The night before I graduated from college, Christian met my parents for the first time. We all had dinner at my favorite Italian restaurant and I marvelled at how well it was going. Christian was in one of his upswings — being attentive, loving, charming — and had been talking recently of marriage. Yes, marriage. I realize now how incredibly stupid that sounds, but…it was what it was. My parents probably didn’t like him, given his age and reputation for sending me on hideous crying jags, but they’re always good at masking their displeasure until later. But I thought that we were finally golden.
The next day, he didn’t show up for my graduation party. He never called — took his phone off the hook, actually — and I didn’t see him once before I left Waco for good. I have never seen him again. That night at dinner, those golden hours spent eating lasagna and drinking cheap table wine, was the last time I ever saw him.

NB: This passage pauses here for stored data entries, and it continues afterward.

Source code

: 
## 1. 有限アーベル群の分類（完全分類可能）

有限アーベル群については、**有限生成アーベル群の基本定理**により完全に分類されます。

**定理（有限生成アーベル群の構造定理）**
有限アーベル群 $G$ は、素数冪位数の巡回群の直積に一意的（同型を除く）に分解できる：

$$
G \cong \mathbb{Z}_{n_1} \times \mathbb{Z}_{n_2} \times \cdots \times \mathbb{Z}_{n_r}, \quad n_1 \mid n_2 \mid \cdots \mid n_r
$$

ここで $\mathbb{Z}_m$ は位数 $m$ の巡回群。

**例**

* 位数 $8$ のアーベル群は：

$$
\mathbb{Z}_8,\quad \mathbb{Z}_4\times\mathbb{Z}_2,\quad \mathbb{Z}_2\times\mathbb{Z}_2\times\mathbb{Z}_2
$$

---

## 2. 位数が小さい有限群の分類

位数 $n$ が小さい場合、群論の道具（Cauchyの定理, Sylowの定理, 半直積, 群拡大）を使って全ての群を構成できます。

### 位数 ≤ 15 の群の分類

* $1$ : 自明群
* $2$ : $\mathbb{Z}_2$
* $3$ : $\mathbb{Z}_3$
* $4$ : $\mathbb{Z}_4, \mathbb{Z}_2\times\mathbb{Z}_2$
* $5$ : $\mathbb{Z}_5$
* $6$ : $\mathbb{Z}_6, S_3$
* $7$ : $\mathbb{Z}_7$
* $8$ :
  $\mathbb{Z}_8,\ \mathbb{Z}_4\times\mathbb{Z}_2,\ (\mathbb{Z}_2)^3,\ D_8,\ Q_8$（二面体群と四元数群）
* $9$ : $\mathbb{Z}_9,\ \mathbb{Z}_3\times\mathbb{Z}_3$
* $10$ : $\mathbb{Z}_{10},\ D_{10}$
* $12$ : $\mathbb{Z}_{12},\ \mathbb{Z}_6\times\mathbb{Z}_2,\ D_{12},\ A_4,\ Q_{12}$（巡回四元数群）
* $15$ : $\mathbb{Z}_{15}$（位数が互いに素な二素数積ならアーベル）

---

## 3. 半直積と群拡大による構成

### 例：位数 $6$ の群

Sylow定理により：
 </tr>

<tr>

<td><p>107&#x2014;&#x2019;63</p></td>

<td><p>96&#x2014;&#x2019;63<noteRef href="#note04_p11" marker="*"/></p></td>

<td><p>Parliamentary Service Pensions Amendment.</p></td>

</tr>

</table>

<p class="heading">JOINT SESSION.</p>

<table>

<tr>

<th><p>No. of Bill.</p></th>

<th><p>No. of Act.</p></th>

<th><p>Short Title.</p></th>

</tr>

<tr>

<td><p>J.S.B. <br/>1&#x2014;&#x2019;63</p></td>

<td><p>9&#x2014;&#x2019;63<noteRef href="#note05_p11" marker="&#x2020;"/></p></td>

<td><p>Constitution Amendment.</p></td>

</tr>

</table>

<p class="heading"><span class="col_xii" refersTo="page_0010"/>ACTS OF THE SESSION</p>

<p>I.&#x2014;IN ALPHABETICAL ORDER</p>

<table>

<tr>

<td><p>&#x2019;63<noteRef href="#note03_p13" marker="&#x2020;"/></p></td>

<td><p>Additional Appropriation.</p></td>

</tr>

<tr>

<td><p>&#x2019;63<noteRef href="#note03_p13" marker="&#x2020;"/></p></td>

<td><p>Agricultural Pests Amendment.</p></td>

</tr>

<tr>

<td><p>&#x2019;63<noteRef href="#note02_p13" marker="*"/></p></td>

I finally got ahold of him once I’d moved back to Houston. I was so far past anger at that point that I was an autopilot during our conversation. But I still remember the last thing he said to me: “You’re not the kind of girl that a man wants to date. You never will be. You’re the kind of girl that a man wants to marry. And that’s never going to be me.” I hung up as he said the last word, and I’ve never spoken to him since. Never spoken to him, never seen him, never communicated with him in any way since.
Yet I still feel a weird sort of closure about the whole thing.
I suppose it’s because — as fucked up as he was and as shittily as we ended our year together — the last thing he ever said to me was honest. And he was right. It may have taken me some time to realize it, but I am the kind of girl that a man wants to marry; I’m a good person. And that’s never going to be him.